Consider an example. Assume we have the following factories:

factory :account do
end

factory :user do
  account
end

factory :project do
  account
  user
end

factory :task do
  account
  project
  user
end

And we want to test the Task model:

describe "PATCH #update" do
  let(:task) { create(:task) }

  it "works" do
    patch :update, id: task.id, task: {completed: "t"}
    expect(response).to be_success
  end

  # ...
end

How many users and accounts are created per example? Two and four respectively.

And it breaks our logic (every object should belong to the same account).

Typical workaround:

describe "PATCH #update" do
  let(:account) { create(:account) }
  let(:project) { create(:project, account: account) }
  let(:task) { create(:task, project: project, account: account) }

  it "works" do
    patch :update, id: task.id, task: {completed: "t"}
    expect(response).to be_success
  end
end

That works. And there are some cons: it's a little bit verbose and error-prone (easy to forget something).

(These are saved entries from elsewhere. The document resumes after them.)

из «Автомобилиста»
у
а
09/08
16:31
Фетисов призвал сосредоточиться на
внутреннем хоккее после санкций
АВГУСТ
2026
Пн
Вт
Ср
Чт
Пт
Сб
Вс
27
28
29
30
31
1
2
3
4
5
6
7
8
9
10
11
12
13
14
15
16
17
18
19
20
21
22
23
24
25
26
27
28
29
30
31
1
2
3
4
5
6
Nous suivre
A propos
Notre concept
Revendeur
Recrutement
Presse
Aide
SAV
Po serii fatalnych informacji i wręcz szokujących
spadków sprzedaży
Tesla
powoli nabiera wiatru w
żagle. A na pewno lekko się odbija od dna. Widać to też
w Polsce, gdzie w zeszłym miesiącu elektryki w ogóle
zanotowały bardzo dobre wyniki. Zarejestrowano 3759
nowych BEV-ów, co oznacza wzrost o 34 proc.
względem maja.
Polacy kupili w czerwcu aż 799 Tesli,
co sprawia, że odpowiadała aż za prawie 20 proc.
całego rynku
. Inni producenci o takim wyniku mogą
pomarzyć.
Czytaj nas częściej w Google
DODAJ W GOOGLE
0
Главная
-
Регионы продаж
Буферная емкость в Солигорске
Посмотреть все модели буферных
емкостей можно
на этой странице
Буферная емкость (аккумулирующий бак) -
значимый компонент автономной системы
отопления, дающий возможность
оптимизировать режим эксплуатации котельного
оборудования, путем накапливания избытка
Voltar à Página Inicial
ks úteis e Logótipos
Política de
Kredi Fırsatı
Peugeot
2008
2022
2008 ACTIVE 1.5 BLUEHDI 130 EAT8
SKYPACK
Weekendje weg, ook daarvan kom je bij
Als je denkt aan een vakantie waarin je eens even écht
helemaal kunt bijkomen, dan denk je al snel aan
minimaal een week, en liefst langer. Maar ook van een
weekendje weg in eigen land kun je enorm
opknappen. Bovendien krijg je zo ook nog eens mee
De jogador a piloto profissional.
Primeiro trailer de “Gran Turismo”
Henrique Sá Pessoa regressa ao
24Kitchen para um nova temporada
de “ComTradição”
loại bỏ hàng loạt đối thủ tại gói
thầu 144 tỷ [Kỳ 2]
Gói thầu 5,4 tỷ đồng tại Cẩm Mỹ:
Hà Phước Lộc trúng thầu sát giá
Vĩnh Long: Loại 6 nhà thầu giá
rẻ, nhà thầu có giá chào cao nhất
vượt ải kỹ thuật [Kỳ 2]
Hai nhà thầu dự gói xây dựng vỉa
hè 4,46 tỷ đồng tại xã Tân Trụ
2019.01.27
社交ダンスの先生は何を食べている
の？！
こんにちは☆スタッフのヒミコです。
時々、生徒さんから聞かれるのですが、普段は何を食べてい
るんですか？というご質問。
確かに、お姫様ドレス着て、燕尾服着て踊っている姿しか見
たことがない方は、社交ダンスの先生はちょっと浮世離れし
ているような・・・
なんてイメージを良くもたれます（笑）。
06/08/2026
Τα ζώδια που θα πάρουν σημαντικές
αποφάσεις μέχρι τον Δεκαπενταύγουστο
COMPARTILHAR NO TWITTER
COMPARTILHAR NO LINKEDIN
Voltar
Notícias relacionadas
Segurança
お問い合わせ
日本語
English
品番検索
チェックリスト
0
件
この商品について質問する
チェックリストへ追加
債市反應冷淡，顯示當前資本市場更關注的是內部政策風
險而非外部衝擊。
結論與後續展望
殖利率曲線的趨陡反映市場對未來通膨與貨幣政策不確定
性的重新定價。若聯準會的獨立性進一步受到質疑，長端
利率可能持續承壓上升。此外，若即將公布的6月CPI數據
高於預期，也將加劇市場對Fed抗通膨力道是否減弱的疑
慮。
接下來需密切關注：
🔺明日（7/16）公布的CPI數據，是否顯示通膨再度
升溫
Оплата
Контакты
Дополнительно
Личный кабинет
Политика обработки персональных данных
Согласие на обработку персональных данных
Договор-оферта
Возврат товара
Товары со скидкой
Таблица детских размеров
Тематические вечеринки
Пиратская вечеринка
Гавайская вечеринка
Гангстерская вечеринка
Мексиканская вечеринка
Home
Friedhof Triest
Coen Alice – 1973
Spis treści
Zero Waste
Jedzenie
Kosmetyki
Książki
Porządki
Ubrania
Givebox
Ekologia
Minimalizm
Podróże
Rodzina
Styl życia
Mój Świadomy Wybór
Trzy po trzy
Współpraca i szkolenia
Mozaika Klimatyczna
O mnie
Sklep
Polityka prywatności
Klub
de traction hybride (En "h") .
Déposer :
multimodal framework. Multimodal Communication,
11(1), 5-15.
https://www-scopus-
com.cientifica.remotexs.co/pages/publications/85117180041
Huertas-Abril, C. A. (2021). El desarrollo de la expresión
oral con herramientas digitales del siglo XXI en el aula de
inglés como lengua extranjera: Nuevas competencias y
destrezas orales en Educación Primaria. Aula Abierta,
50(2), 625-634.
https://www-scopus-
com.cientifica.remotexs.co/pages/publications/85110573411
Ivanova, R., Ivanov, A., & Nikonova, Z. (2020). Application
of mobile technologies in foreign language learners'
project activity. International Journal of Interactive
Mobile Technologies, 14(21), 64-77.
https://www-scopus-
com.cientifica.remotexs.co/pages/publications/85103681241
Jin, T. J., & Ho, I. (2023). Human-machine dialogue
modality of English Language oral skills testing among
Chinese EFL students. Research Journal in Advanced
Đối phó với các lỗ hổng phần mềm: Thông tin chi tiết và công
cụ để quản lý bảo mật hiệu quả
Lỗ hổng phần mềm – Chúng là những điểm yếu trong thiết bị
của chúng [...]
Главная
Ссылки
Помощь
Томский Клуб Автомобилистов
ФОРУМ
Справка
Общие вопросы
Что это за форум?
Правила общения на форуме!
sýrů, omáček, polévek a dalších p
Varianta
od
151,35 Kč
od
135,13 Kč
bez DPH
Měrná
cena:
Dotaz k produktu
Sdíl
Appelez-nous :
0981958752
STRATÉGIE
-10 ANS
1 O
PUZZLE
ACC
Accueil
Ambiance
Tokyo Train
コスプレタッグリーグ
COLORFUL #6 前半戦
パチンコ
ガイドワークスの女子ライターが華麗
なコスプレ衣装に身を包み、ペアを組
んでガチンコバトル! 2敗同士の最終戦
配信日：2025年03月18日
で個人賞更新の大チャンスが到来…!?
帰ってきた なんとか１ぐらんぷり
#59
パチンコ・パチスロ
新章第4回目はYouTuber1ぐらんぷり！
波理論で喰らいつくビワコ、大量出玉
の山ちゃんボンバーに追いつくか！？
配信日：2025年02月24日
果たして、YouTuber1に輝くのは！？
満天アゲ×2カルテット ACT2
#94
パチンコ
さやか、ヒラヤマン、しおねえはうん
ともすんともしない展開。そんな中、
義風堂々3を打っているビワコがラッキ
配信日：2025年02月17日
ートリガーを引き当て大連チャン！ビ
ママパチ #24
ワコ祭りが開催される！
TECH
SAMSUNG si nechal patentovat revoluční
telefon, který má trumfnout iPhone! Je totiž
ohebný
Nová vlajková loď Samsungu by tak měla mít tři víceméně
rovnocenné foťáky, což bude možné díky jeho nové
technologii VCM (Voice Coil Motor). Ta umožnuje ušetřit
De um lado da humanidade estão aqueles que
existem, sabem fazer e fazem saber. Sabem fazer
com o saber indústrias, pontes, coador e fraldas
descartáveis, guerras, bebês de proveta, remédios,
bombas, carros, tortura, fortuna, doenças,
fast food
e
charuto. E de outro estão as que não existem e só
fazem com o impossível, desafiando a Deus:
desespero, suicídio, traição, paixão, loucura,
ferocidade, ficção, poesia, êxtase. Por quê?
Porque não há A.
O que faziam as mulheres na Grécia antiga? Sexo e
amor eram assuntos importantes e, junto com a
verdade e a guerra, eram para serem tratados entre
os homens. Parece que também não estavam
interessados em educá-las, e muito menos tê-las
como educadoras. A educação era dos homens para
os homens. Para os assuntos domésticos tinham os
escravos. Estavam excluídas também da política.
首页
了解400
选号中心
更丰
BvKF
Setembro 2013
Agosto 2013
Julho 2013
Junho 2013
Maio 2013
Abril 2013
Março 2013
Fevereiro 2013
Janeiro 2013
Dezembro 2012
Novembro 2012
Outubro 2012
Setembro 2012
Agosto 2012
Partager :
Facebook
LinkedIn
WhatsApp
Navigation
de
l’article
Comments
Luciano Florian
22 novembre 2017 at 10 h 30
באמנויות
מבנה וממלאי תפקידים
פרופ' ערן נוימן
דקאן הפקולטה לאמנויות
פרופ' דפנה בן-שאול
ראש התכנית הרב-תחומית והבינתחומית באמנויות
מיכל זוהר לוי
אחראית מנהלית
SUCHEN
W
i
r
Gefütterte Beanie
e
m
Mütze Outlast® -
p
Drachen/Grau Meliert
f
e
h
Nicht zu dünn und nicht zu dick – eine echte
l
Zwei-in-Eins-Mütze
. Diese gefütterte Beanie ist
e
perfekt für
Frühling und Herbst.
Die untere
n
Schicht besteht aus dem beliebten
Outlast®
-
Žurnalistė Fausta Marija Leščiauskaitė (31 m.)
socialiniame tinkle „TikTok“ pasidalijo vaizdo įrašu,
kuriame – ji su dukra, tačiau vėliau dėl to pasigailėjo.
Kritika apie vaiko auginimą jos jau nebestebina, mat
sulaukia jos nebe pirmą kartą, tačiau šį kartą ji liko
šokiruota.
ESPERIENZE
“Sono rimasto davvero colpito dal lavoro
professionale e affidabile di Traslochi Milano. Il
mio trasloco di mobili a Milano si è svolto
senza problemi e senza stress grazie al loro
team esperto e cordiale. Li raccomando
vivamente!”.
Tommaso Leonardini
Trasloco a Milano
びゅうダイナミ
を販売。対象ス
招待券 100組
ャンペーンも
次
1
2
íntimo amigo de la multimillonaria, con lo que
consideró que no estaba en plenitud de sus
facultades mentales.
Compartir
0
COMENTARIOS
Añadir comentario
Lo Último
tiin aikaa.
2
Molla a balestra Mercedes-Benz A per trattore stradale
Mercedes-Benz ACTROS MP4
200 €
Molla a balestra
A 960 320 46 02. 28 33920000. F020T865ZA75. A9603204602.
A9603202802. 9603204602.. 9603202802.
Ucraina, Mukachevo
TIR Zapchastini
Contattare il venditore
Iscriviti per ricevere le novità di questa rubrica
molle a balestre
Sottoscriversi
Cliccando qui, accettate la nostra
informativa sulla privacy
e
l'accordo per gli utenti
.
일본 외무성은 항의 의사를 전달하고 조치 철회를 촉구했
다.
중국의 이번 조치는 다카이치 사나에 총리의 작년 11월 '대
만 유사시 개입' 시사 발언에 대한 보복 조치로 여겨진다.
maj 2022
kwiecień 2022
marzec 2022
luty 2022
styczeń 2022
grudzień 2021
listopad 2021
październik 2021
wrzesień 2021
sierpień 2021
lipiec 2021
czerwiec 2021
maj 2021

Here is how we can deal with it using FactoryDefault:

describe "PATCH #update" do
  let(:account) { create_default(:account) }
  let(:project) { create_default(:project) }
  let(:task) { create(:task) }

  # and if we need more projects, users, tasks with the same parent record,
  # we just write
  let(:another_project) { create(:project) } # uses the same account
  let(:another_task) { create(:task) } # uses the same account

  it "works" do
    patch :update, id: task.id, task: {completed: "t"}
    expect(response).to be_success
  end
end

NOTE. This feature introduces a bit of magic to your tests, so use it with caution ('cause tests should be human-readable first). Good idea is to use defaults for top-level entities only (such as tenants in multi-tenancy apps).

Instructions

In your spec_helper.rb:

require "test_prof/recipes/rspec/factory_default"

This adds two new methods to FactoryBot:

  • FactoryBot#set_factory_default(factory, object) – use the object as default for associations built with factory

Example:

let(:user) { create(:user) }

before { FactoryBot.set_factory_default(:user, user) }
  • FactoryBot#create_default(factory, *args) – is a shortcut for create + set_factory_default.

NOTE. Defaults are cleaned up after each example by default. That means you cannot create defaults within before(:all) / before_all / let_it_be definitions. That could be changed in the future, for now check this workaround.

Working with traits

When you have traits in your associations like:

factory :post do
  association :user, factory: %i[user able_to_post]
end

factory :view do
  association :user, factory: %i[user unable_to_post_only_view]
end

and set a default for user factory - you will find the same object used in all of the above factories. Sometimes this may break your logic.

To prevent this - set FactoryDefault.preserve_traits = true or use per-factory override create_default(:user, preserve_traits: true). This reverts back to original FactoryBot behavior for associations that have explicit traits defined.